Conscientious objection by doctors is contributing to delays in hospitals all over the country, where women are on waiting lists for mandatory counselling appointments and ultrasound examinations to determine gestational age, before being given a date for the procedure -- which may be another15 days later.

In Madeira, the North Atlantic archipelago which is the most religious and conservative region of Portugal, feelings over the controversy are running high. Madeira's regional secretary for Social Affairs, Francisco Jardim Ramos, said on Sunday that Lisbon "cannot behave like a colonial power and impose on this autonomous region a law that 64 percent of (Madeira's) population rejected in the referendum."

In response, Health Minister António Correia de Campos said that women from Madeira who wanted an abortion could come to the mainland, so long as the autonomous community paid for their travel. Jardim Ramos replied that the central government ought to bear those costs.

On Sunday, several civil society movements opposed to abortion demonstrated in front of hospitals all over the country in "actions symbolising what we defend, and presenting an alternative to a law that is patently bad," said Catarina Almeida, an anti-abortion activist. To comply with the law, the National Health Service estimates it will need to spend some eight million dollars a year, to provide between 17,000 and 18,000 abortions at a unit cost of between 467 and 608 dollars, depending on whether pharmaceutical or surgical methods are used. Cases requiring hospital admissions could cost up to 1,470 dollars.
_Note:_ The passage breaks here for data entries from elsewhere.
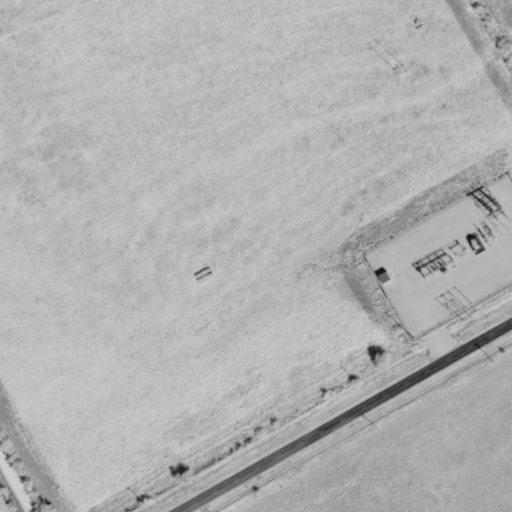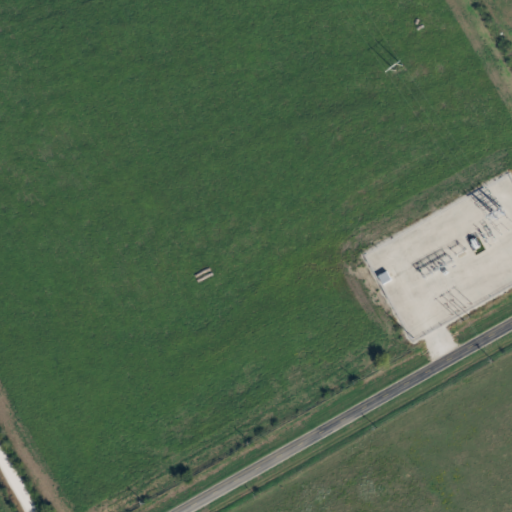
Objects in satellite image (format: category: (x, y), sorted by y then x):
road: (351, 419)
road: (20, 477)
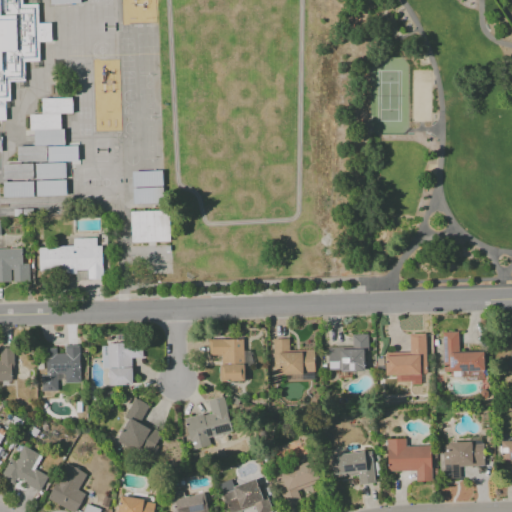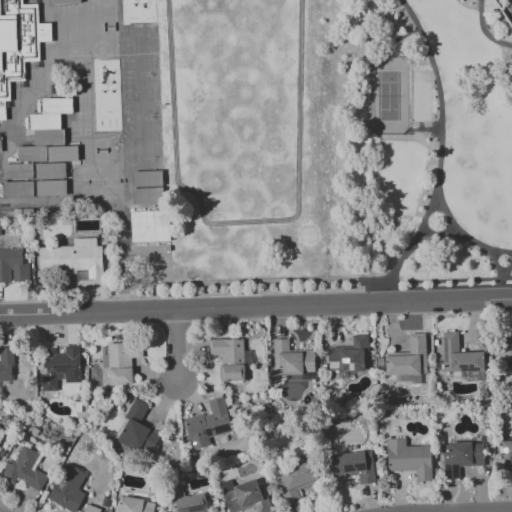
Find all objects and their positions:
park: (107, 27)
road: (408, 34)
building: (18, 43)
building: (17, 44)
road: (437, 86)
park: (149, 95)
park: (421, 95)
park: (127, 96)
park: (388, 96)
building: (57, 105)
track: (236, 105)
park: (128, 111)
building: (45, 122)
park: (129, 128)
road: (424, 130)
building: (49, 137)
park: (151, 139)
park: (130, 142)
park: (440, 143)
building: (48, 147)
park: (100, 150)
building: (32, 154)
building: (63, 154)
park: (130, 158)
building: (16, 171)
building: (50, 171)
building: (18, 172)
building: (147, 179)
park: (99, 183)
building: (146, 187)
building: (50, 188)
building: (17, 189)
building: (18, 190)
building: (148, 196)
road: (447, 213)
building: (148, 226)
building: (149, 226)
road: (435, 235)
road: (481, 245)
building: (72, 259)
road: (495, 264)
building: (13, 266)
road: (451, 281)
road: (503, 281)
road: (245, 283)
road: (377, 285)
road: (242, 291)
road: (122, 305)
road: (256, 311)
road: (173, 349)
rooftop solar panel: (441, 351)
building: (348, 355)
building: (228, 358)
building: (407, 358)
building: (510, 361)
building: (119, 362)
building: (292, 362)
rooftop solar panel: (448, 363)
building: (6, 364)
rooftop solar panel: (76, 365)
building: (60, 367)
rooftop solar panel: (470, 367)
rooftop solar panel: (59, 368)
rooftop solar panel: (459, 369)
building: (407, 379)
rooftop solar panel: (50, 388)
building: (207, 424)
rooftop solar panel: (221, 429)
building: (138, 431)
building: (1, 433)
rooftop solar panel: (208, 433)
rooftop solar panel: (474, 441)
building: (0, 447)
building: (505, 451)
rooftop solar panel: (501, 452)
building: (459, 456)
rooftop solar panel: (509, 457)
building: (408, 458)
building: (353, 466)
rooftop solar panel: (358, 466)
building: (24, 469)
rooftop solar panel: (345, 469)
rooftop solar panel: (454, 472)
rooftop solar panel: (446, 474)
building: (294, 482)
building: (67, 488)
building: (243, 496)
building: (187, 503)
building: (134, 505)
building: (89, 508)
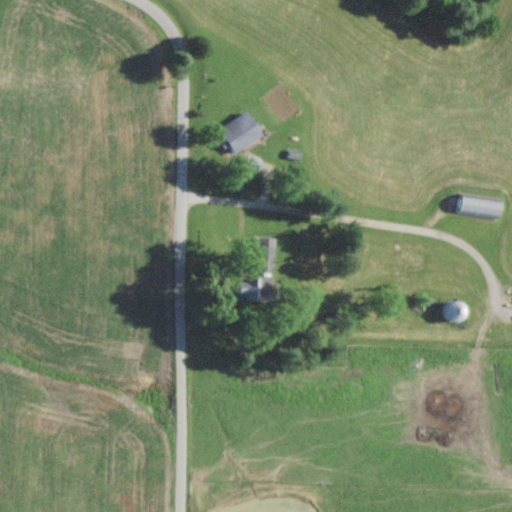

Portugal's new law on abortion takes it out of the group of the European Union's most conservative countries, comprising Ireland, Malta and Poland. These countries allow termination of pregnancy only in cases where the woman's life is in danger.

Until February, Portugal was the only EU country where women who opted for an abortion could face up to three years in prison, with all the resulting humiliation of public trials and sentencing, and television cameras waiting at the courtroom doors.

In Finland and Luxemburg, abortion may be carried out in cases of rape, or where there are socioeconomic or sociomedical reasons to interrupt the pregnancy.

Twenty out of the 27 members of the bloc have liberal legislation, allowing abortion on demand in "early pregnancy," which is variously defined as between 12 and 24 weeks' gestation.

Spain is a special case in that the law contains a clause to which many women have recourse. Termination of pregnancy is permitted if there is "serious mental or physical risk to the health of the mother," up to 22 weeks' gestation.